Renowned puppeteer Huang Hai-tai is seen at a birthday celebration January 2.
The "Father of Taiwan's Puppet Show" Huang Hai-tai ( 黃海岱) died yesterday morning in his home in Yunlin County due to pulmonary edema caused by the flu. The 107 year-old centenarian was often credited for preserving the traditional art of Taiwanese puppetry despite political oppression throughout his life.
To commemorate his distinguished career and contributions to the art, Yunlin County has declared January 2, Huang's birthday, as the official county "Puppet Show Day."
During his lifetime, Huang Hai-tai was highly revered for his skill and artistry in making the hand puppets come alive for the audience. In addition to being a puppet master, Huang was also an accomplished script and song writer for many of his award-winning shows. Huang's most popular creation, Shih Yan-wen, a historical fictitious character, has become a household name in Taiwan.
The puppet master was born in 1901. He began as an apprentice in his father's traveling performance troupe. In 1931, Huang Hai-tai and his brothers started their own puppet group called "Five-State Performance Group." The group's puppet shows, mostly based on ancient Chinese martial art and chivalry, were an instant hit.
The group was forced to close the curtain in 1937 when the Japanese first invaded the island. Huang Hai-tai and his group members were sent to work as farmers for several years until 1942, when the Japanese government ordered the group to be revived.
Under the Japanese colonial rule, all puppets had to be adorned in Japanese traditional attire and the shows were strictly in Japanese.
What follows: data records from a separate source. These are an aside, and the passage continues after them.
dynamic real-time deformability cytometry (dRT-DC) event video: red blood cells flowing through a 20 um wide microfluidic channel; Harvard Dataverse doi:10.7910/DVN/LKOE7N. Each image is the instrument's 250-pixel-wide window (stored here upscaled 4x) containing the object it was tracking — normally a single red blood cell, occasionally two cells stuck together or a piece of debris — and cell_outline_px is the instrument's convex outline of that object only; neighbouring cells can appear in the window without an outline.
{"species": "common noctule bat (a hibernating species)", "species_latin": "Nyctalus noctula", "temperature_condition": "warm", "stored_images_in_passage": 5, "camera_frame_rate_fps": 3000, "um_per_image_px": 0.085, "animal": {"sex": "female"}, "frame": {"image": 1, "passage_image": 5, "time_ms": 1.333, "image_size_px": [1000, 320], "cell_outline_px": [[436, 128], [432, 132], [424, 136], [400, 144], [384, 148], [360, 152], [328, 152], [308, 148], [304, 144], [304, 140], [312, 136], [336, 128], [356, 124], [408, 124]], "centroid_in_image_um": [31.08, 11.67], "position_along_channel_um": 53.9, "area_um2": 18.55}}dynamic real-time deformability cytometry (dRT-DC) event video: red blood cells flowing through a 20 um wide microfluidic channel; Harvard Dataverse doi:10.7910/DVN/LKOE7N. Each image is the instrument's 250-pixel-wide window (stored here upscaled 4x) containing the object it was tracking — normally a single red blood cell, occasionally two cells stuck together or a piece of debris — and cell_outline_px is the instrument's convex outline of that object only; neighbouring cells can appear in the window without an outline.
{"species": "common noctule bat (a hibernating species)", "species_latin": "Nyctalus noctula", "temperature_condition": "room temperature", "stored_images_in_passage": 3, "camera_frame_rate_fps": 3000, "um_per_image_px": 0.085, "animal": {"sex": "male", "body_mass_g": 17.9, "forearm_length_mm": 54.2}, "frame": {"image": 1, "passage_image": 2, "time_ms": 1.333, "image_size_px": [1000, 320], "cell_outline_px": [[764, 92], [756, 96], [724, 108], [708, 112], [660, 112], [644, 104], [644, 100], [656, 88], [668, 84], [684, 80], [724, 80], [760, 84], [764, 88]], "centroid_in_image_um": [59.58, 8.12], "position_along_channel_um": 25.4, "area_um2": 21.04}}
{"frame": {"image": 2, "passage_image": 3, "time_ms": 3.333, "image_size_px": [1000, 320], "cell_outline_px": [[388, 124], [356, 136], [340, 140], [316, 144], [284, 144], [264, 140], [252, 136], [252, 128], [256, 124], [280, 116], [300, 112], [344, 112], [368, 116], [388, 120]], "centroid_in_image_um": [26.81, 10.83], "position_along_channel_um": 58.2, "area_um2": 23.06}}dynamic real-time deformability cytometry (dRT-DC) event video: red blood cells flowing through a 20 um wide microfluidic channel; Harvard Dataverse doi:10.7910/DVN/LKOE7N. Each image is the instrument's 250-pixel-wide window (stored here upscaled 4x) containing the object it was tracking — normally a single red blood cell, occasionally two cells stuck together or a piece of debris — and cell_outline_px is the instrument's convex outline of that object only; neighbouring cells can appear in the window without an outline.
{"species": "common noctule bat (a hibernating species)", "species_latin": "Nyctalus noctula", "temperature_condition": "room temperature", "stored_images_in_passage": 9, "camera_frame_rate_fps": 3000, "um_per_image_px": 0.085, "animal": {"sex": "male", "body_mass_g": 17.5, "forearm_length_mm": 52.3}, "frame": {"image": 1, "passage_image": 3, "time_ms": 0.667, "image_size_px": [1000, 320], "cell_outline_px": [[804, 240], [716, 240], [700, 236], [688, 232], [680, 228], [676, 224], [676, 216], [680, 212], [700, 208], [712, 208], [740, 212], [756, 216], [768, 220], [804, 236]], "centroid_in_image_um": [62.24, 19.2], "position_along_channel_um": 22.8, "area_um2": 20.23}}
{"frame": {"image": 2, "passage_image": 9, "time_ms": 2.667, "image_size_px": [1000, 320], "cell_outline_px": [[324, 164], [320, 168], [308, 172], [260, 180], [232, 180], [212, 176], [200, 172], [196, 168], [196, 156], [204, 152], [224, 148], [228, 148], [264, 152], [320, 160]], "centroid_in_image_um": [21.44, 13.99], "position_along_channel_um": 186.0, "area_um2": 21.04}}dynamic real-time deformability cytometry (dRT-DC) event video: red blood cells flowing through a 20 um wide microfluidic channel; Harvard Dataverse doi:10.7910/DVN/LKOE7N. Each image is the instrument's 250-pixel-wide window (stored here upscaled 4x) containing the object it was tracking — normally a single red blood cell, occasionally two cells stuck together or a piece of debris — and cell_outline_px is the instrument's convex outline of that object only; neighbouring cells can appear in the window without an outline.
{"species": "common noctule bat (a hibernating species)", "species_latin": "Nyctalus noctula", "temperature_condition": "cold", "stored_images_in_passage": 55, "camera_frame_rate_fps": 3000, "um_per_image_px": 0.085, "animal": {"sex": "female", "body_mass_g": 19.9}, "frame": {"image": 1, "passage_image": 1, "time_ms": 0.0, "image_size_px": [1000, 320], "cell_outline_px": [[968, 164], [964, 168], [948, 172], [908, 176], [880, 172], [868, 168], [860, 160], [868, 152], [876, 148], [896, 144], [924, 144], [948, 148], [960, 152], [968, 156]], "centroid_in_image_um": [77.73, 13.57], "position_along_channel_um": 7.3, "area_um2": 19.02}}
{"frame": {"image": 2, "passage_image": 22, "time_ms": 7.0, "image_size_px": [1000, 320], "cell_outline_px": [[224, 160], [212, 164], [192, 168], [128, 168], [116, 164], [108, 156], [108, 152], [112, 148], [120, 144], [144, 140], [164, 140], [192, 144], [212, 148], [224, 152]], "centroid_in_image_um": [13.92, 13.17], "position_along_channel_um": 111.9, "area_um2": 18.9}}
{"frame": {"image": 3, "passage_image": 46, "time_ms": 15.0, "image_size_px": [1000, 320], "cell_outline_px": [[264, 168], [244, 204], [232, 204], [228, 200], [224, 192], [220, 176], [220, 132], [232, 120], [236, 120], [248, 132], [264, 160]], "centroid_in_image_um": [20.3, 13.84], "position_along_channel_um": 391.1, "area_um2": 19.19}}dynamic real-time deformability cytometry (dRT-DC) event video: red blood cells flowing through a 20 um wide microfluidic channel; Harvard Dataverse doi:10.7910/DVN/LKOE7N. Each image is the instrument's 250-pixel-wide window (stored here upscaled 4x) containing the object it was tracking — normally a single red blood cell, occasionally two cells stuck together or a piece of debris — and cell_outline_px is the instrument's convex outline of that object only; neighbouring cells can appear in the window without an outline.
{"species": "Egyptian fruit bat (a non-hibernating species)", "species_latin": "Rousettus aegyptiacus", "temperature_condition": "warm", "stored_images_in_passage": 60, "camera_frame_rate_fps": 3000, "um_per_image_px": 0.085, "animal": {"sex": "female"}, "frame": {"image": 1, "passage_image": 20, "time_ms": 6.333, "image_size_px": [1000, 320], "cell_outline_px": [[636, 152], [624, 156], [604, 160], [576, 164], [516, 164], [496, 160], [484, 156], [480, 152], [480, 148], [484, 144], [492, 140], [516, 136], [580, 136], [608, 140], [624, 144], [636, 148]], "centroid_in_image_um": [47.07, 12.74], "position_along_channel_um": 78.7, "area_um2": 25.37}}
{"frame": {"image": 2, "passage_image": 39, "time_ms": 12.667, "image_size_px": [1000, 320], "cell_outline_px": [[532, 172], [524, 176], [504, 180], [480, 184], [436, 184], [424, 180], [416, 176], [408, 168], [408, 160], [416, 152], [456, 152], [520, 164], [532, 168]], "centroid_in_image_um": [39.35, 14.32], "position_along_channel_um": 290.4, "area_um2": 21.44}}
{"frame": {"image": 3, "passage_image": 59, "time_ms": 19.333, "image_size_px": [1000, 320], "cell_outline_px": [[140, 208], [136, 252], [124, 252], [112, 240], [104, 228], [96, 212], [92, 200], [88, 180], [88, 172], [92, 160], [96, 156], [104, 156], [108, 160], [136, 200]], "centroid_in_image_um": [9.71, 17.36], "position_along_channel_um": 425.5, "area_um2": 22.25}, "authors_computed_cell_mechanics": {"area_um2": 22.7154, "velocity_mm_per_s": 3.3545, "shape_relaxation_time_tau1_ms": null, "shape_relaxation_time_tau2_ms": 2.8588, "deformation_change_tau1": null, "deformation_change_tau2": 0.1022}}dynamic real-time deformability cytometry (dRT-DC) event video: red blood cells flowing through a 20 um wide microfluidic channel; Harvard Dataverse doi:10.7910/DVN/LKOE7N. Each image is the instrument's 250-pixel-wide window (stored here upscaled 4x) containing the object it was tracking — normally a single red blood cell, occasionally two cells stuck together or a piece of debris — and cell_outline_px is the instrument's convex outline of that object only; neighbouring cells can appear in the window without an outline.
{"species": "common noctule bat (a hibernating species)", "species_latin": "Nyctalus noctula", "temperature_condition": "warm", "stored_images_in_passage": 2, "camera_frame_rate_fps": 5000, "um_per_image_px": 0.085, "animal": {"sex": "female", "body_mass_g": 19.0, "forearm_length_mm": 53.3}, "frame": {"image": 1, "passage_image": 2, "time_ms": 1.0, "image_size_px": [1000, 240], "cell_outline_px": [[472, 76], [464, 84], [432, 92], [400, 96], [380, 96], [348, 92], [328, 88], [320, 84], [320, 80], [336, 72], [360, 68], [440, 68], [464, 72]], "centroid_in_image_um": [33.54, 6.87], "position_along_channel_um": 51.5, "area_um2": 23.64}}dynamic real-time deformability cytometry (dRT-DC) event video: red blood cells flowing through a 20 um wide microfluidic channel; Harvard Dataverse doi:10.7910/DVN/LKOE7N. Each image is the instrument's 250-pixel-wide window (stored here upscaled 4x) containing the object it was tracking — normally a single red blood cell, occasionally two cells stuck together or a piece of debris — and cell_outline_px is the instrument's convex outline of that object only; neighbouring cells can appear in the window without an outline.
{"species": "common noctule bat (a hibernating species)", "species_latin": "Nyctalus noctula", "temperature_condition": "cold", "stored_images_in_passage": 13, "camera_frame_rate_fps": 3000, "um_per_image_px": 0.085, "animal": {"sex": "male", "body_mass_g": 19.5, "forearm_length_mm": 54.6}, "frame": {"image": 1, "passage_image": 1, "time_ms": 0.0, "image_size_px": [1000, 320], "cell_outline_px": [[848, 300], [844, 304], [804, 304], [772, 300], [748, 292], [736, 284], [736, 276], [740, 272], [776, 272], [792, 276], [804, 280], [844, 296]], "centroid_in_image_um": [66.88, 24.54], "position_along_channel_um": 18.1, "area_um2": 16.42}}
It is said that Huang and his contemporaries such as Lee Tian-lu, another highly respected puppet master, would secretly defy the colonists by holding clandestine puppet shows for the Taiwanese.
One of Huang Hai-tai's brothers was reportedly tortured and killed by Japanese soldiers for standing up against a Japanese police.
When the Kuomintang took over the island in 1949, Huang Hai-tai and his group were once again permitted to perform their shows in their original style. He also established a puppetry academy to pass on the art.
The television boom in the 1950's proved to be a pivotal time of Taiwanese puppet shows. By this time, Huang Hai-tai has already passed the torch to his eldest son, Haung Chun-hsiung, who took his father's art to the small silver screen.
According to several Chinese language news cable stations, Huang Chun-hsiung's (黃俊雄) show's rating rose to at least 97 percent at one time.
To date, the Huang's family business of traditional puppetry can be seen worldwide on Cartoon Network, a children's cable television station owned by the Disney's Company.
Huang Hai-tai has received wide recognition for his work in traditional Taiwanese puppetry, including a lifetime achievement award from the Council of Cultural Affairs in 1999 and a cultural award from the Government Information Office a year later.
Two years ago, Huang, donned in cape and gowns, received an honorary doctoral degree in art from Taipei National University of Art, where he taught for several years.
Several top government officials such President Chen Shui-bian (陳水扁), Democratic Progressive Party Chairman Yu Shyi-kun (游錫<方方土>), Kuomintang Secretary-general Wu Den-yih (吳敦義), and some lawmakers all came to Huang Hai-tai's home to pay their respect to the master.
President Chen promised to hold a memorial service for the master.
GIO officials pointed out that Huang Hai-dai's life will be featured in a Discovery Channel series along with several other famous influential figures in the country.